During today’s PMQs Theresa May continued her relentless campaign to save Christmas, which is nice, because for a lot of neglected elderly people this will probably be their last.
Jeremy Corbyn was, rightly, very concerned that the Chancellor didn’t mention social care in the Autumn Statement, even though there is a huge funding gap, a constantly ageing population, and possibly no foreign people to care for them in the future. Wiping a pensioner’s bottom might not be a skilled job, but it is an essential task to maintain the dignity of older people in our society.
May defended the Chancellor, and said that the “social care precept,” will cover the gap. For those of you who don’t know what that is (nearly every normal person) it means Local Authorities can increase council tax, but only for social care, to fill the black hole left by central government cuts.
This means that more affluent areas will find it easier to raise adequate funds, as poor areas already have a weak tax base. For the Tories there is also the added benefit that people will hate the council even more than they already did. Wham!
Anyway for the millions of old people in desperate need of care this was getting in the way of the important issue of the day…saving Christmas.
Fiona Bruce, MP, told the PM that Christians are afraid of talking about Christmas at work. Deeply religious herself, so much so that Theresa hopes God can sort out the bilateral Brexit trade deals for her, she responded that people should be able to: “Speak freely about Christmas.
“We are now into the season of advent, we have a very strong tradition in this country of religious tolerance and freedom of speech and our Christian heritage is something we can all be proud of.”
The nation’s dogs marched towards Westminster in unison after that response. Don’t worry about frail pensioners lying in their own faeces, alone, for days, we’ve saved Christmas from those Muslims/lefties/gays or whoever it is they think is stealing our festive frolics.

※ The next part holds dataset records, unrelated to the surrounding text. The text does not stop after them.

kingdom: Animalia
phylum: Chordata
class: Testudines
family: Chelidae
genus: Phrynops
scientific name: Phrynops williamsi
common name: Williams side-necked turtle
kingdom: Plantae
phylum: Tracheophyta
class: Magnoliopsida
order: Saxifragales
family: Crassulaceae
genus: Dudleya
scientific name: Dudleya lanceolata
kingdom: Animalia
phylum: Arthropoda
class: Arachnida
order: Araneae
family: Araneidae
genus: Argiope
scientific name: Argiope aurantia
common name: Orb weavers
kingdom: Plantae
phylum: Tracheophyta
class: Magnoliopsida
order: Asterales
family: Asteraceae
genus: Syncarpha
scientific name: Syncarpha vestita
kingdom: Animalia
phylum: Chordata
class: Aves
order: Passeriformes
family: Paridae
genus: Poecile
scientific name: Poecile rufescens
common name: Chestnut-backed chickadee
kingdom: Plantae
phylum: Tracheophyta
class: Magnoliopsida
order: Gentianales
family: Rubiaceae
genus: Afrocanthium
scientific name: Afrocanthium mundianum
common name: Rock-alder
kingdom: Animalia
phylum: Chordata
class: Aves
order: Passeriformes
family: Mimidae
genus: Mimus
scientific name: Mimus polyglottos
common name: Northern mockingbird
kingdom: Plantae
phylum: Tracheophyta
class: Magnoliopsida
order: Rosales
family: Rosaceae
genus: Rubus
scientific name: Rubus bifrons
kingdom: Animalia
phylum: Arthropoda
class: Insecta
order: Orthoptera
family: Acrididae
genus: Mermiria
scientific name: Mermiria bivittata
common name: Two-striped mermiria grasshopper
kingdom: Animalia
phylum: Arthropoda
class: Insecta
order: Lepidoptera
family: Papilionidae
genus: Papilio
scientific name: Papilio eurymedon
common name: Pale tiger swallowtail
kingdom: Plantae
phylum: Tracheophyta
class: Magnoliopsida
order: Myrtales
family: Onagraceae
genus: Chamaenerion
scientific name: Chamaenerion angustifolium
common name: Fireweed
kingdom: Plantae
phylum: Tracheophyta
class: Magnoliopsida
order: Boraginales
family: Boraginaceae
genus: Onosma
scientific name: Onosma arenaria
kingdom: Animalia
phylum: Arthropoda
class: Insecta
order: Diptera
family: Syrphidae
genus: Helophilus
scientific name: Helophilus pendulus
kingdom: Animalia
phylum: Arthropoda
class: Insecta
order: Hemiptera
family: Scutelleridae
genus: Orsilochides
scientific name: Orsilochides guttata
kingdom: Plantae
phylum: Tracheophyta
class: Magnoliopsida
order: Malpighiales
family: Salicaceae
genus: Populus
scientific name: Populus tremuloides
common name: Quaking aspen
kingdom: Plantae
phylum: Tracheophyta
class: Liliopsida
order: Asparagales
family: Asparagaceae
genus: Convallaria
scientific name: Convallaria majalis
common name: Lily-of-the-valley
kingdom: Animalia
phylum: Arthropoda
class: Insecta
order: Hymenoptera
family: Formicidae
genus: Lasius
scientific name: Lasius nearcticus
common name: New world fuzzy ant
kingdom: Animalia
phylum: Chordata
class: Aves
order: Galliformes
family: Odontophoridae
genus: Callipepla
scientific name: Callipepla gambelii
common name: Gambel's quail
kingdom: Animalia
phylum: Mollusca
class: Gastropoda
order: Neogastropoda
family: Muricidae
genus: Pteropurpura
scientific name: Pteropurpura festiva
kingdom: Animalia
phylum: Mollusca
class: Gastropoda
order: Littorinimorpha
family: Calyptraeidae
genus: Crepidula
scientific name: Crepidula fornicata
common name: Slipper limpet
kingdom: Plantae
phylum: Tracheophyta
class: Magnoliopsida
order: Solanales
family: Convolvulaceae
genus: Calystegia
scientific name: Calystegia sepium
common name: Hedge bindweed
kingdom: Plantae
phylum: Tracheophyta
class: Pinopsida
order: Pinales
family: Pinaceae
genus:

When your party has literally no idea what to do about Brexit, the health service is on its knees and your main ally has run off with a Russian bombshell (in the most literal of terms), all you have left is to prod the beast of populism. A dangerous game and one I don’t believe fussy grammar school Deputy Head Theresa May would be able to tame, perhaps, indeed, she might not even want to. The yuletide is turning in a dangerous direction.
Sycophantic question of the day
Festive posturing aside, Kelly Tolhurst, Con, told the house how great grammar schools are, well she would, Kent never got rid of the 11plus.
Winner
Well now Cliff is free and Theresa May has come to the rescue it’s…CHRISTMAS.